Keeping this in mind, let’s look at five ways you could go about improving your average speed to answer.

  1. Aim for the right benchmarks: ASA varies across industries, ranging from 7 seconds among retailers to 9 seconds in healthcare, and even 4 seconds for other miscellaneous industries as per 2020 numbers. Look for ASA benchmarks in your industry, in your region. Also, plot the KPI internally, aiming for gradual improvements over time.
  2. Overhaul your call routing technology: Automated call distribution or ACD systems form the crux of any inbound contact centre infrastructure. A robust ACD will come with predictive routing that adapts incoming call pathways as per agent availability and skills. Try AI-based call routing if agents are regularly transferring calls or hesitating to receive them owing to skills mismatch or excessive work pressure.
  3. Offer extensive product and process training: Your ASA is directly proportional to your first call resolution rate. When queries are resolved the first time around, your repeat call-backs reduce, and agents are free from unnecessary traffic volumes – thereby enabling them to tackle a longer queue. Product and process training gives agents the information that they need to quickly solve customer queries without requiring a call-back.
  4. Employ an adaptive workforce as per seasonal demand: It is often peak periods that skew ASA KPIs, as you do not have enough agents to cater to traffic spikes. This is true for scenarios like a retailer during the holidays or healthcare providers during the flu season. An adaptive seasonal workforce can scale up as per demand, gaining from temporary, contractual agents who can attend to a large number of customers without making them wait.
  5. Utilise predictive scheduling: Predictive scheduling is a workforce management technology that plans shifts and allocates agents as per your traffic patterns. Predictive scheduling can minimise the risk of being understaffed during peak periods of the day, which leads to a long waiting time.

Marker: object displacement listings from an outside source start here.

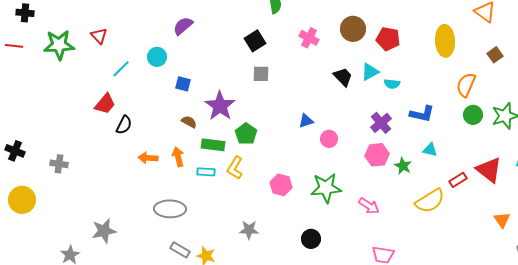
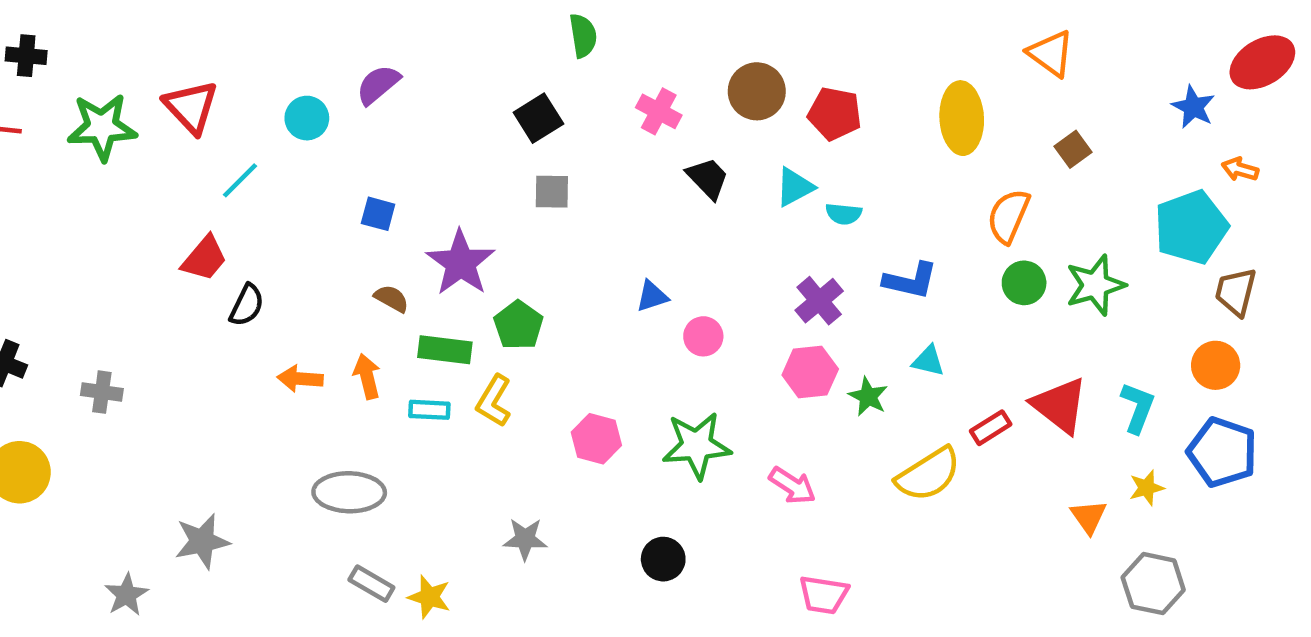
red triangle: (99, 36) -> (191, 107), size x1.5
cyan circle: (157, 57) -> (307, 118), moved
black trapezoid: (343, 77) -> (708, 178), moved

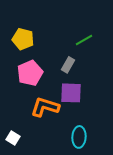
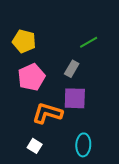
white square: (13, 138) -> (35, 146), moved

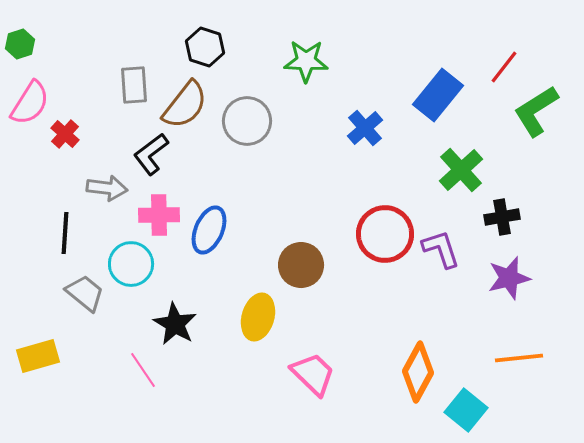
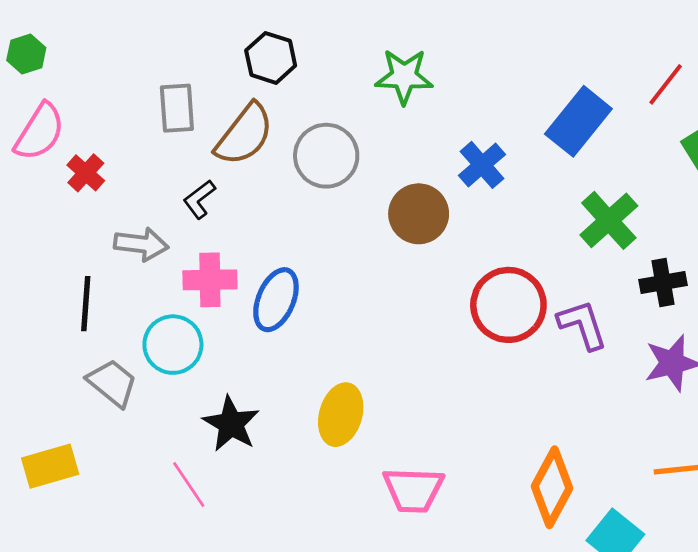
black L-shape: (151, 154) -> (199, 199), size x0.7
brown circle: (301, 265) -> (419, 214), moved
pink trapezoid: (313, 374) -> (413, 490), turned 138

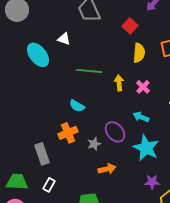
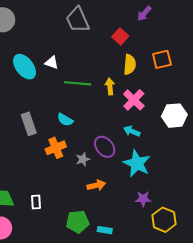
white triangle: (64, 39) -> (52, 62), moved
yellow arrow: (119, 83) -> (110, 86), moved
pink cross: (143, 87) -> (134, 100), size x1.5
gray rectangle: (42, 154) -> (29, 124), moved
white rectangle: (49, 185) -> (36, 202), turned -32

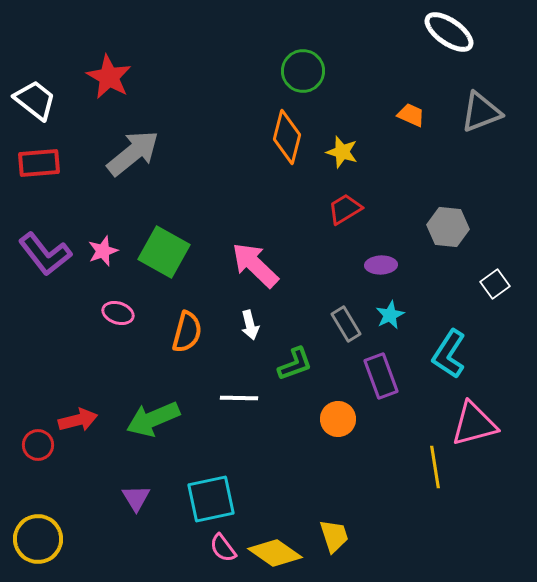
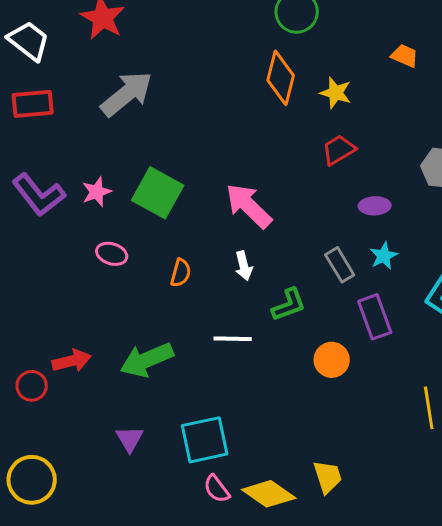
orange semicircle: (187, 332) -> (181, 273), size x0.7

Apart from these five steps, contact centres should also ensure that delays in speed to answer do not get in the way of customer satisfaction. To achieve this, you need to have an automated, intelligent IVR in place to solve common customer queries. Finally, agents who excel at their job and leave customers with a sense of delight can make up for a slightly higher ASA, by providing a superior quality of experience.